Page:Cooper - Œuvres complètes, éd Gosselin, tome 2, 1839.djvu/125

La bibliothèque libre.
Le texte de cette page a été corrigé et est conforme au fac-similé.

— Oui. Vous ne me dépècerez jamais comme un quartier de bœuf, tant que j’aurai la force de me défendre. Mais voyons ; le sommeil me gagne ; quelqu’une de mes côtes est-elle brisée ?

— Non.

— Tous mes os sont-ils en bon état ?

— Oui.

— Mason, avancez-moi cette bouteille. Et ayant bu un grand verre de vin, il tourna le dos à ses deux compagnons d’un air fort délibéré, en leur criant d’un ton de bonne humeur : — Bonsoir, Mason ! bonne nuit, Galien.

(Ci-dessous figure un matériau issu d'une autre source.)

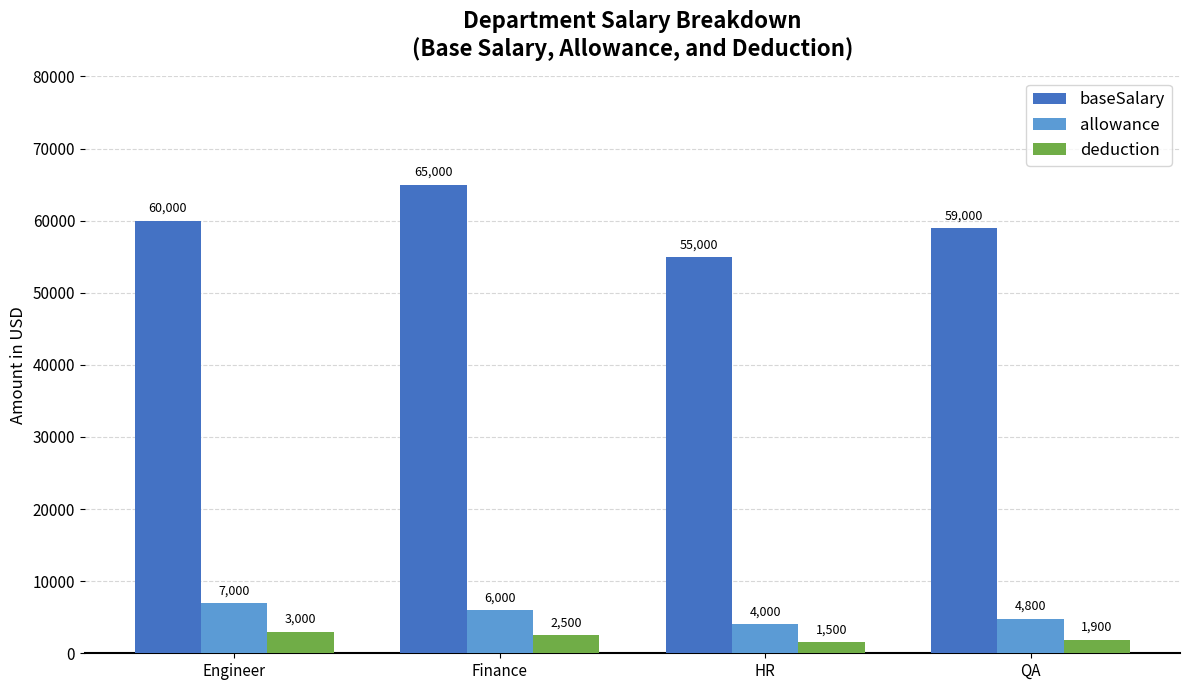

Reading left to right, what are all the values shown in this chart?

baseSalary: Engineer=60000	Finance=65000	HR=55000	QA=59000
allowance: Engineer=7000	Finance=6000	HR=4000	QA=4800
deduction: Engineer=3000	Finance=2500	HR=1500	QA=1900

Le capitaine Lawton avait un profond respect pour les connaissances chirurgicales du docteur Sitgreaves ; mais il était d’un scepticisme complet à l’égard des remèdes médicinaux dont l’effet doit opérer intérieurement. Il disait souvent qu’un homme qui avait l’estomac plein, le cœur ferme et la conscience nette, devait braver le monde et toutes ses vicissitudes. La nature lui avait accordé la fermeté du cœur ; et quant aux deux autres points qui lui paraissaient nécessaires pour compléter la prospérité humaine, la vérité veut que nous ajoutions qu’il tâchait aussi de n’avoir pas de reproche à se faire. Une de ses maximes favorites était que les dernières parties du corps humain que la mort attaquait étaient d’abord la mâchoire et enfin les yeux ; d’où il concluait que la diète était contre nature, et que les yeux devaient veiller à ce qu’il n’entrât dans le sanctuaire de la bouche que ce qui pouvait lui être agréable.

Le chirurgien, qui connaissait parfaitement les opinions du capitaine, jeta sur lui un regard de commisération, tandis que Lawton lui tournait le dos très-cavalièrement ainsi qu’à Mason. Il replaça dans sa boîte officinale quelques fioles qu’il en avait tirées, fit brandir sa scie sur sa tête avec un air de triomphe, et, sans daigner dire un seul mot au capitaine, alla faire une visite à l’officier installé dans la belle chambre. Mason s’apprêtait à souhaiter le bonsoir à son capitaine, mais s’apercevant à sa respiration qu’il était déjà endormi, il se hâta d’aller prendre congé des dames, remonta à cheval et partit au galop pour rejoindre sa troupe.